The task: Extract every line of text from the data below without changing a single character, and leave the pictures out of your answer.

Data in this exercise:
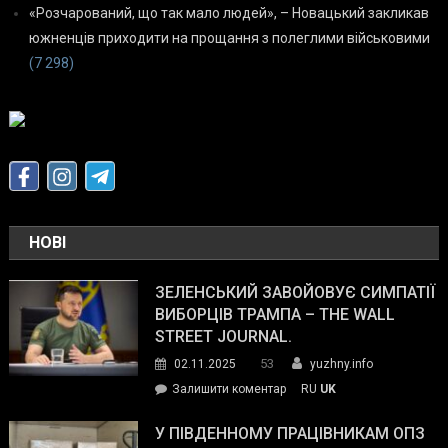
«Розчарований, що так мало людей», – Новацький закликав
южненців приходити на прощання з полеглими військовими
(7 298)
НОВІ
ЗЕЛЕНСЬКИЙ ЗАВОЙОВУЄ СИМПАТІЇ
ВИБОРЦІВ ТРАМПА – THE WALL
STREET JOURNAL.
53
02.11.2025
yuzhny.info
on
Залишити коментар
RU
UK
Зеленський
завойовує
У ПІВДЕННОМУ ПРАЦІВНИКАМ ОПЗ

Answer section:
«Розчарований, що так мало людей», – Новацький закликав
южненців приходити на прощання з полеглими військовими
(7 298)
НОВІ
ЗЕЛЕНСЬКИЙ ЗАВОЙОВУЄ СИМПАТІЇ
ВИБОРЦІВ ТРАМПА – THE WALL
STREET JOURNAL.
53
02.11.2025
yuzhny.info
on
Залишити коментар
RU
UK
Зеленський
завойовує
У ПІВДЕННОМУ ПРАЦІВНИКАМ ОПЗ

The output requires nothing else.